Feishu, ByteDance’s office collaboration app, surpassed $100 million in annual recurring income past calendar year, Xie Xin, the chief executive of Feishu, told staff members Thursday, according to a person familiar with the issue.
In late 2021, the place of work resource became one particular of the firm’s six specific business groups, which means it was provided the same strategic significance as other BGs at ByteDance, which consist of TikTok, Douyin, Dali (the education and learning BG), BytePlus (B2B AI and facts infrastructure) and Nuverse (video clip online games).

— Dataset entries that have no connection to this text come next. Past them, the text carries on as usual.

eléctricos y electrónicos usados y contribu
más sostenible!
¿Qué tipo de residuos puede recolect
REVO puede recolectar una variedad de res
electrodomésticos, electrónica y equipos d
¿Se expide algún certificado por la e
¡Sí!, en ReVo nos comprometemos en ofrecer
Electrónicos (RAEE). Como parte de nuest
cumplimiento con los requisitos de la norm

The milestone was very first documented by the Chinese tech information site 36kr, just a couple of days right after a controversial short article by Leiphone, yet another Chinese news outlet, questioned Feishu’s cash melt away. ARR commonly actions a software company’s subscription-primarily based earnings.
Feishu, which has an international variation termed Lark, is an all-encompassing get the job done communication messenger with handy attributes from computerized notetaking for video calls and shared calendars to collaborative paperwork. Feishu spent a lot of resources constructing these features alone, a contrast to Slack’s open up platform that integrates with a myriad of 3rd-celebration purposes.
Performing all the things in-dwelling is conducive to delivering a frictionless person practical experience, but it comes at a large charge. At its peak in 2022, Feishu experienced a headcount of 10,000 (which include outsourced workers), in accordance to the Leiphone post. The Wall Street Journal documented that Feishu now has 7,000 folks.
For comparison, Slack noted 2,545 entire-time employees and an annual earnings of $902.6 million in January 2021.
ByteDance’s significant financial commitment in Feishu is telling of the condition of enterprise software program in China. At a time when Silicon Valley traders are heralding product-led expansion — products and services that change users by means of their products and solutions, as exemplified by Calendly — computer software in China are even now largely counting on revenue, internet marketing and providers to recruit buyers.
As a handful of founders lamented to me about the a long time, the tradition of spending for SaaS has not seriously arrived in China yet, so quite a few of them are now stepping up overseas growth. On the supply side, competitors is fierce. A generative AI founder shared their problem of functioning an enterprise tech startup in China, where the return of investing in fewer experienced labor continue to trumps that of expending on tech talent:
“In the U.S., you can do rather perfectly by developing product-led software package, which does not rely on human providers to obtain or keep consumers. But in China, even if you have a wonderful product, your rival could steal your supply code overnight and seek the services of dozens of customer guidance team, which do not cost that significantly, to outrace you.”